## [EXCERPTED TEXT]
- - -

George Rebane
In a private communication an RR reader brought up Noam Chomsky and his views on the Singularity. It appears that the world famous linguist does not believe that the Singularity is possible. I was not aware of that, since in his 60 years at MIT he has been credited with making contributions to computer science. The reader included the link (here) to an extremely revealing interview that Dr Chomsky gave to an interviewer who operates a website that belongs to the halo of sites that report on the doings in the Singularity community and comment on these pre-Singularity years (perhaps even RR is one of those sites).
For me, as a former worker in the fields of machine intelligence, the interview revealed a chasm in the knowledge base of an individual who has been in daily elbow rubbing distance from some of the world class AI researchers. I comment on this chasm here to illustrate its ‘black swanness’ and shudder to think how pervasive such chasms are throughout the fields of technology and science. The most telling example of that is the deep ignorance of the tools of systems science evinced by so many scientists established in fields such as climatology and meteorology when they attempt to understand the modeling and behavior of large scale dynamic systems in the context of manmade global warming. (RR readers will recall that I have been the first to admit that no one today can be an expert familiar with all of the long and convoluted shoreline of Man’s expanding island of knowledge.)

- - -

## [WORK REQUIRED]
Write the next part of the post about Noam Chomsky's doubts on the Singularity, starting right after its last sentence.

## [RAW DATA]
- - -

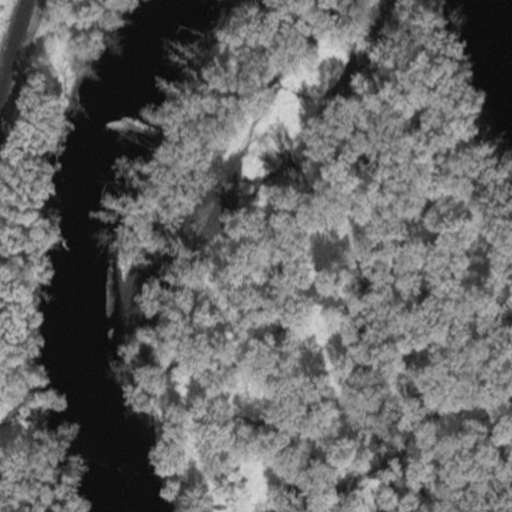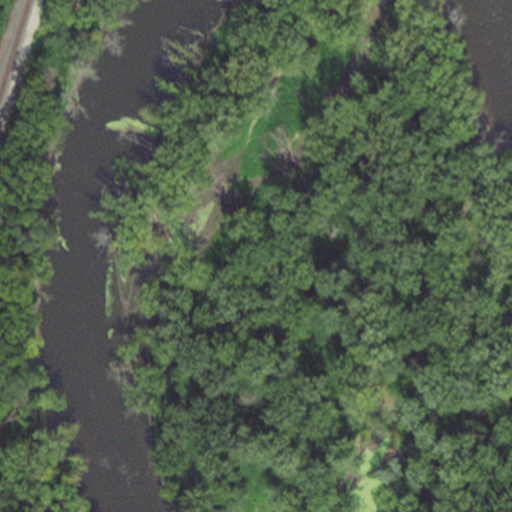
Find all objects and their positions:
railway: (13, 50)
river: (86, 248)
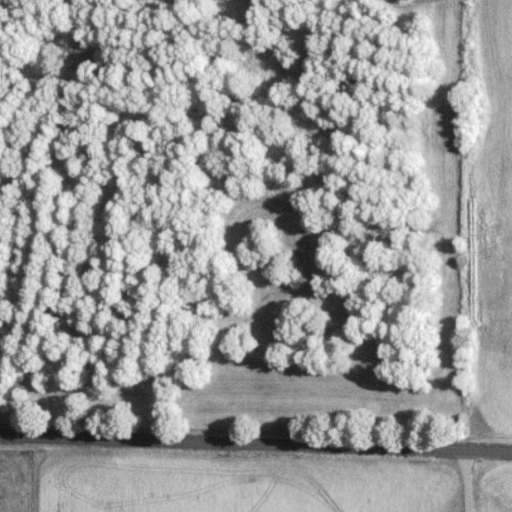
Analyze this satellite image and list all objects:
road: (255, 440)
road: (466, 478)
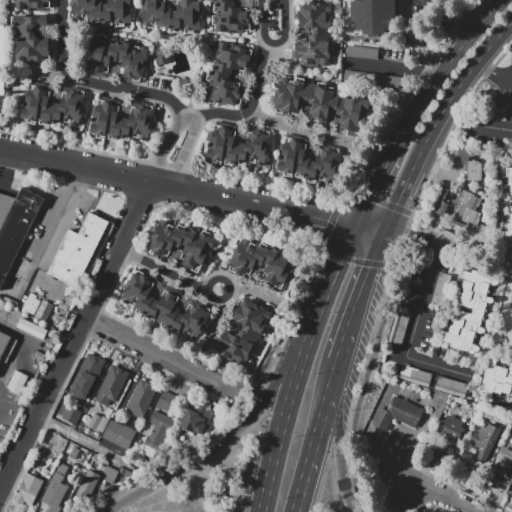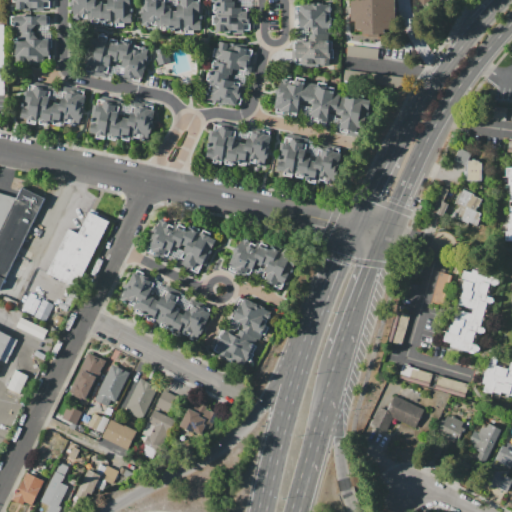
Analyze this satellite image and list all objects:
road: (498, 2)
building: (30, 4)
building: (31, 4)
building: (101, 10)
building: (104, 12)
building: (170, 13)
building: (172, 15)
building: (371, 15)
building: (232, 16)
building: (374, 16)
building: (231, 17)
road: (263, 17)
building: (313, 34)
building: (314, 36)
building: (31, 37)
building: (29, 40)
road: (465, 40)
parking lot: (362, 52)
building: (362, 52)
parking lot: (392, 52)
building: (162, 56)
building: (117, 57)
building: (114, 58)
parking lot: (1, 62)
building: (1, 62)
road: (391, 69)
building: (227, 73)
road: (53, 74)
building: (228, 74)
road: (495, 75)
parking lot: (373, 78)
building: (373, 78)
road: (95, 84)
road: (22, 86)
road: (23, 89)
building: (322, 103)
building: (323, 103)
building: (51, 104)
building: (50, 106)
road: (94, 107)
road: (85, 112)
road: (414, 112)
road: (155, 113)
road: (395, 114)
building: (500, 114)
road: (87, 116)
building: (120, 118)
building: (120, 121)
road: (270, 121)
road: (438, 123)
road: (456, 124)
parking lot: (489, 126)
road: (203, 127)
road: (492, 129)
road: (36, 131)
road: (7, 132)
road: (59, 135)
road: (24, 136)
road: (46, 141)
building: (509, 142)
road: (64, 144)
building: (236, 144)
road: (104, 145)
road: (167, 146)
building: (236, 146)
road: (279, 146)
road: (129, 148)
road: (87, 149)
road: (269, 153)
road: (342, 154)
road: (115, 155)
road: (181, 155)
road: (272, 156)
building: (306, 159)
road: (135, 160)
building: (308, 160)
road: (168, 167)
building: (469, 167)
road: (8, 168)
road: (221, 169)
building: (472, 169)
road: (245, 174)
road: (206, 175)
road: (132, 179)
road: (231, 180)
road: (292, 183)
road: (252, 185)
road: (175, 188)
road: (99, 189)
road: (276, 189)
road: (313, 189)
road: (372, 189)
road: (191, 190)
road: (300, 194)
traffic signals: (370, 194)
road: (140, 200)
building: (438, 201)
building: (508, 201)
building: (439, 202)
road: (172, 204)
building: (5, 207)
building: (467, 207)
building: (468, 208)
traffic signals: (326, 224)
building: (14, 226)
road: (329, 226)
road: (284, 227)
building: (17, 228)
road: (394, 235)
traffic signals: (409, 236)
road: (50, 237)
road: (423, 240)
building: (179, 243)
building: (181, 244)
building: (76, 250)
building: (78, 250)
road: (213, 250)
road: (127, 255)
road: (468, 256)
building: (261, 260)
building: (261, 260)
road: (357, 260)
road: (495, 264)
traffic signals: (369, 267)
road: (36, 281)
road: (193, 286)
building: (440, 288)
building: (441, 288)
road: (255, 289)
road: (356, 295)
building: (25, 297)
building: (70, 297)
building: (9, 301)
building: (32, 304)
building: (163, 305)
building: (165, 305)
building: (43, 310)
building: (469, 310)
building: (470, 310)
road: (95, 321)
road: (216, 321)
building: (397, 327)
building: (242, 331)
parking lot: (427, 331)
building: (240, 332)
road: (415, 332)
road: (152, 334)
road: (77, 335)
road: (504, 339)
building: (6, 344)
building: (6, 346)
road: (19, 348)
road: (82, 350)
road: (154, 355)
road: (298, 369)
building: (85, 375)
building: (86, 375)
building: (415, 375)
road: (333, 376)
building: (498, 378)
building: (17, 381)
road: (361, 382)
building: (109, 385)
building: (111, 385)
building: (98, 386)
building: (451, 387)
road: (128, 391)
road: (484, 396)
building: (140, 397)
building: (141, 398)
building: (164, 400)
building: (165, 401)
building: (455, 404)
building: (108, 411)
building: (396, 413)
building: (397, 413)
building: (70, 414)
building: (71, 415)
building: (196, 418)
building: (198, 418)
building: (98, 422)
building: (450, 428)
building: (451, 428)
building: (155, 429)
building: (157, 429)
building: (117, 433)
building: (119, 434)
road: (318, 434)
building: (483, 439)
building: (484, 440)
road: (84, 441)
road: (337, 442)
building: (45, 443)
building: (64, 443)
road: (217, 447)
building: (60, 449)
building: (73, 453)
building: (504, 454)
building: (501, 469)
building: (121, 470)
building: (108, 473)
building: (126, 473)
building: (109, 474)
road: (393, 477)
building: (498, 479)
building: (89, 481)
building: (87, 484)
building: (28, 488)
building: (54, 488)
building: (27, 489)
building: (55, 490)
road: (302, 492)
building: (511, 492)
road: (405, 497)
road: (440, 497)
road: (349, 501)
road: (73, 507)
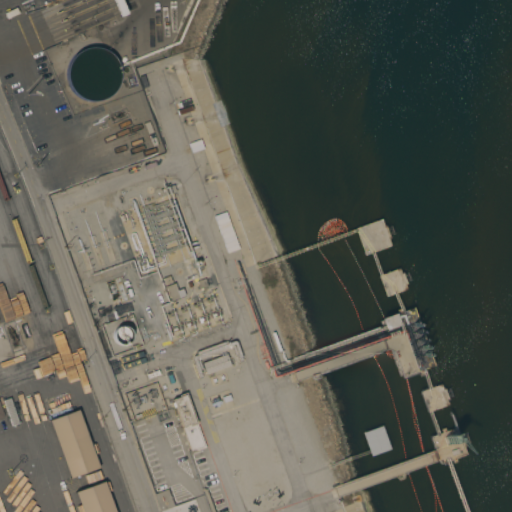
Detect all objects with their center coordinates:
road: (4, 2)
road: (7, 51)
building: (91, 74)
building: (92, 74)
road: (46, 114)
road: (147, 170)
railway: (23, 245)
building: (172, 292)
road: (73, 313)
building: (388, 321)
building: (121, 335)
road: (242, 338)
building: (215, 364)
building: (1, 414)
building: (0, 415)
building: (185, 422)
building: (187, 422)
building: (72, 444)
building: (73, 444)
road: (38, 464)
building: (93, 498)
building: (93, 499)
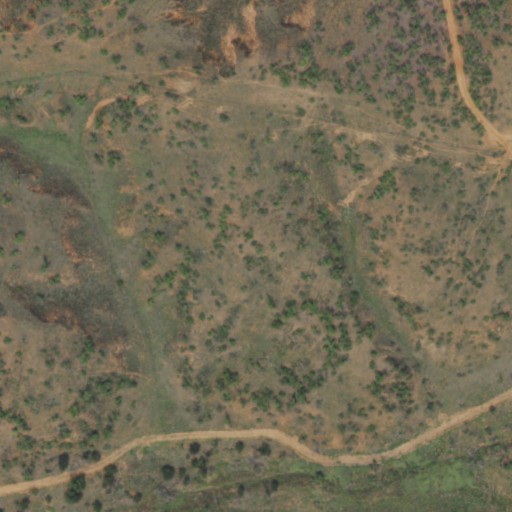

- - -

## [TASK OUTPUT]
But getting back to the good Professor Chomsky and the Singularity (see also RR‘s Singularity Signposts). I do hope that the reader will take the twenty some minutes to view the video. There he will discover that Chomsky still believes that machine intelligence is being pursued through “brute force” programming, and therefore peer or superior to human AI is “beyond the limits of contemporary science” or even a fool’s errand.
Computer scientists gave up trying to program higher levels of machine intelligence in the 1970s which in the field saw a sea change in AI research. We came to realize then that peer intelligence in machines would arise along the same line as it has in critters, as a learned emergent property in a sufficiently complex system that is exposed to the world (experience, data, and information). We switched from trying to program intelligence to creating learning machines.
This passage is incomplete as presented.